Chinese navy officers find value in US visit
Updated: 2015-02-12 11:29
By Zhao Lei(China Daily)
A Chinese navy officer (right) talks with his counterparts in the US navy in Newport, Rhode Island, last week as part of a six-day exchange program. Twenty-nine officers visited military installations along the US East Coast. Provided to China Daily
Last week's visit to the United States by officers of the Chinese navy will deepen mutual understanding and help reduce misunderstandings and misjudgments at sea, delegation members told China Daily.
"In the past, when our ships met at sea, both of us - captains from the two navies - didn't know what the other side was thinking or how we should communicate with each other," said Commander Zhao Yanquan, captain of a missile destroyer of the South Sea Fleet of the People's Liberation Army navy.
"Through the visit, we began to get acquainted personally and shared our thoughts on many things," Zhao said.
Twenty-nine navy officers, two of them women, flew to Washington on Feb 1 for the start of a six-day exchange program with their US counter-parts.
"We found that no matter which navy we serve, we have some common problems, such as long-time separation from children," Zhao said.
"What is interesting is that we both thought our ship designers should spend more time with sailors so they can avoid stupid designs," he added.
The officers visited Washington; Newport, Rhode Island; and New York City.
They toured the US Naval Academy, Surface Warfare Officers School and the Naval War College, and took part in seminars with trainees at the Surface Warfare Officers School, according to the PLA navy headquarters.
Most of the Chinese officers are young commanders from the PLA navy's combat units and have participated in escort missions in the Gulf of Aden or multinational naval events, the statement said, adding this is the first time the navy has sent a large delegation of front-line commanders to an exchange event with the US navy.
During their discussions, officers from both sides explored the application of the Code for Unplanned Encounters at Sea, which was approved by naval officials from more than 20 Asia-Pacific countries in April at a symposium in China.
The code is intended to head off accidents and miscommunication at sea to reduce the possibility of conflict.
Last year, China and the US conducted two joint exercises on the use of CUES.
"The visit aimed to strengthen relations between younger officers of the two navies, and to enrich our officers' knowledge of the US and its armed forces, especially the US navy," said Senior Captain Zhang Junshe, head of the delegation and a senior researcher at the PLA Naval Military Studies Research Institute.
Zhang noted: "We also hope the program will help improve our personnel training mechanism."
Zhang said members of the delegation came from destroyers, frigates, submarines, aviation units and the aircraft carrier Liaoning.
"They have rich experience as front-line commanders," he said. "Some of them have taken part in joint drills with the US navy," Zhang said.
Commander Justin Kubu, director of fleet division officer and international training at the Surface Warfare Officers School, said: "This engagement provided a unique opportunity for current and prospective commanding officers from both nations to learn more about each other professionally.
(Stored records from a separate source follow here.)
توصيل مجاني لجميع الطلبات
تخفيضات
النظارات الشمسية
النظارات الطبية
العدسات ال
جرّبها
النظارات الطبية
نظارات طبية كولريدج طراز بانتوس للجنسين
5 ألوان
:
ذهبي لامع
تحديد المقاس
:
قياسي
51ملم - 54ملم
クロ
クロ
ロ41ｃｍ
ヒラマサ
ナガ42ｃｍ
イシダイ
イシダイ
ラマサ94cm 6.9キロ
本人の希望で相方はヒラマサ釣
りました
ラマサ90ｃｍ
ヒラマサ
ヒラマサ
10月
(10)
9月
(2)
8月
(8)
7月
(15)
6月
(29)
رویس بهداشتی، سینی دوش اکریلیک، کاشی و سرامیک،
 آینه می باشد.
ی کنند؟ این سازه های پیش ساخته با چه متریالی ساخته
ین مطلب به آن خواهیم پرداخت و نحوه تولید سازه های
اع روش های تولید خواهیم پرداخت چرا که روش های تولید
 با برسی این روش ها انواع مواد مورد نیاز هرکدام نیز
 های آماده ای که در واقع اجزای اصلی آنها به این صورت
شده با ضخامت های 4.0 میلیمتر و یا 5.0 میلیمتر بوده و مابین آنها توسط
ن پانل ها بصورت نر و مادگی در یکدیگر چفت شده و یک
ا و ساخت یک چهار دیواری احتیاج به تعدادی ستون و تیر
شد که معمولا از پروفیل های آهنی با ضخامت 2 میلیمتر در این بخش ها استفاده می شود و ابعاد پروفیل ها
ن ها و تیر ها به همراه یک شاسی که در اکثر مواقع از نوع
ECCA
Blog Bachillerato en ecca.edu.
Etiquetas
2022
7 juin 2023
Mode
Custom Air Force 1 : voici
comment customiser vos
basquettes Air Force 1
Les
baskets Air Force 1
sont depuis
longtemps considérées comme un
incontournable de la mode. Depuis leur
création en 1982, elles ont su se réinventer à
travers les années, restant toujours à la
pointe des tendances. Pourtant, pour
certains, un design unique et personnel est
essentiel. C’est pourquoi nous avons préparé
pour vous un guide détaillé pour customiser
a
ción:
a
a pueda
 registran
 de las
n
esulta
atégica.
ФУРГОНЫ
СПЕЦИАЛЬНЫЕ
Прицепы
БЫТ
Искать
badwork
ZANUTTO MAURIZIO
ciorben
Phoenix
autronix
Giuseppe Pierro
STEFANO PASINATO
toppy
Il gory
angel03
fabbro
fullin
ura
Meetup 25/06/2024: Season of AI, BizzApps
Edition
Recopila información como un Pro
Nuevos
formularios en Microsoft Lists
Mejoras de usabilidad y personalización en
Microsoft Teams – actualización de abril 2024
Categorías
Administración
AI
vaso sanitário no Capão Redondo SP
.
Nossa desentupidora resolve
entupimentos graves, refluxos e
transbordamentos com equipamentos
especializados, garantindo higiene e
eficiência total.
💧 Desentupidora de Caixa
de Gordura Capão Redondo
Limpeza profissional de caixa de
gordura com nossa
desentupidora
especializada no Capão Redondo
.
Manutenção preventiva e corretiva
I feel the event was very positive and aligned well with the continuing effort to build mutual trust between our two navies."
Zhao, the Chinese missile destroyer captain, pointed out: "As an emerging naval power, China can learn a lot from the US navy to see where we can improve. For instance, many delegation members, including me, were quite impressed by the US navy's training system for its large group of seasoned instructors, who are former front-line commanders."